**TASK TO CARRY OUT**
Where the string "block" occurs in the material below, report the whole line.

**SOURCE MATERIAL**
■ ■ ■ ■ ■ ■ ■

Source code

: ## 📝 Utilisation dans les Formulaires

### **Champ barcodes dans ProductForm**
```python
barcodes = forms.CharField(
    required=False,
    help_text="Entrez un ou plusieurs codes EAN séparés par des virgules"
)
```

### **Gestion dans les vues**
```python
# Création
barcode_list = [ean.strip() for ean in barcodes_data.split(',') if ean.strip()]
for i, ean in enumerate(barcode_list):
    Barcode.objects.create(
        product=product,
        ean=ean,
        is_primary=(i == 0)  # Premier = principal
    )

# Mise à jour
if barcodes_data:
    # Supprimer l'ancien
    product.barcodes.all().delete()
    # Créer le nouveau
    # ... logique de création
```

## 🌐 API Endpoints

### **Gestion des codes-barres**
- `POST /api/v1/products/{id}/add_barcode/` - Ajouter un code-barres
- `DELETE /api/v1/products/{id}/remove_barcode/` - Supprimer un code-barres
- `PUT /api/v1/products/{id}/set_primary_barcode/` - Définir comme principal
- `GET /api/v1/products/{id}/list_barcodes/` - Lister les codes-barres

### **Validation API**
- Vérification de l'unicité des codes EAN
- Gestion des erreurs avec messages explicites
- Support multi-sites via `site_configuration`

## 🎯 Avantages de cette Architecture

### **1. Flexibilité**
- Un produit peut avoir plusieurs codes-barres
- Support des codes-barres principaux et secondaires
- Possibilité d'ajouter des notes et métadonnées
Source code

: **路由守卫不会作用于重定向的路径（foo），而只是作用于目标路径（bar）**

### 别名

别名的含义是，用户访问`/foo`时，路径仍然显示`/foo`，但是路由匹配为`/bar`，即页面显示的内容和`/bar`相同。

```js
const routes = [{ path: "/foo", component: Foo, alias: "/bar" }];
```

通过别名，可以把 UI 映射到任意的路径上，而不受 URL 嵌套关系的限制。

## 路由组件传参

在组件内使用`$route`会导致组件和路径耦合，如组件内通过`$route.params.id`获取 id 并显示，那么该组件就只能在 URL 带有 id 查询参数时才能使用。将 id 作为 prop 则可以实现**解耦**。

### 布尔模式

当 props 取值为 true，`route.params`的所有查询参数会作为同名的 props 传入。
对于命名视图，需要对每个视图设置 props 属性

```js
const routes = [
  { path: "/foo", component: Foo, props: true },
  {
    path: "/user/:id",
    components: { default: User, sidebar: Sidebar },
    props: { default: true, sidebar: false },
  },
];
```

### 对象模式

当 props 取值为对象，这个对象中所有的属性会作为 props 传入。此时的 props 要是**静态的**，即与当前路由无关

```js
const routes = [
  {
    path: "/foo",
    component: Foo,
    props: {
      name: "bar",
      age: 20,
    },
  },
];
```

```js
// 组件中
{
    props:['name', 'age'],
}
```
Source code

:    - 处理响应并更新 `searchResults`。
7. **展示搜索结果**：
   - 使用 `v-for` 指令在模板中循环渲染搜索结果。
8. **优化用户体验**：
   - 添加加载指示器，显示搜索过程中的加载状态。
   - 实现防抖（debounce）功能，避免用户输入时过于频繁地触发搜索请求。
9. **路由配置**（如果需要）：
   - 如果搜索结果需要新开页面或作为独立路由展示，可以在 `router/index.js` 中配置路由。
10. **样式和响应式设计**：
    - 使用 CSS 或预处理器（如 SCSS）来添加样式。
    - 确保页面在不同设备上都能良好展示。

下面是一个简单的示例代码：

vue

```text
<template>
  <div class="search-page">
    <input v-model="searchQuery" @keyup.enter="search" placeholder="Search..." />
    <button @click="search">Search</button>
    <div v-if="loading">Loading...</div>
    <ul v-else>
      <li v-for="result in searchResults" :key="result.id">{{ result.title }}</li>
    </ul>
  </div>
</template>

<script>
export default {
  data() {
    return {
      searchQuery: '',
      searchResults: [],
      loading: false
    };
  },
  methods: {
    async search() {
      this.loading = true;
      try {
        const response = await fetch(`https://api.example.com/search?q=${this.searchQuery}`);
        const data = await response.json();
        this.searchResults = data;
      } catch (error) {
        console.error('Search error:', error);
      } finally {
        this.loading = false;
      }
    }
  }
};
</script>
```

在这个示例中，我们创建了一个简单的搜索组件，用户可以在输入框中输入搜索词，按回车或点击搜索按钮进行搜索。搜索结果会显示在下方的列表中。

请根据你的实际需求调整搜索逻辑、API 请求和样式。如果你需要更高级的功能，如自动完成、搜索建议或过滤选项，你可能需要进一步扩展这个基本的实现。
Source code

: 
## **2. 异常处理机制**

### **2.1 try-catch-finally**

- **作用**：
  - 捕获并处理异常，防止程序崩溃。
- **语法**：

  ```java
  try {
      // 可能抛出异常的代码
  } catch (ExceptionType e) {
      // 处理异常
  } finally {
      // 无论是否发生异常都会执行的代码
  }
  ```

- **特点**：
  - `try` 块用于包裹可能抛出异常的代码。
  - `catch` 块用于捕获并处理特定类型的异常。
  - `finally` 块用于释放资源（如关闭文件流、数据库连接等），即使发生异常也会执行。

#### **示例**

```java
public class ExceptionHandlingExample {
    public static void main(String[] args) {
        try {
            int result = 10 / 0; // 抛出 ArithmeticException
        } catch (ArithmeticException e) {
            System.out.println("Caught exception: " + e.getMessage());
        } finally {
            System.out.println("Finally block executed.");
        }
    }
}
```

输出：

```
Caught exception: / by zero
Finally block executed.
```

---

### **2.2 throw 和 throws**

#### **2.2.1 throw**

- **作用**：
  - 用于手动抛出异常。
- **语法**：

■ ■ ■ ■ ■ ■ ■

**OUTPUT FOR THIS TASK**
            System.out.println("Finally block executed.");
Finally block executed.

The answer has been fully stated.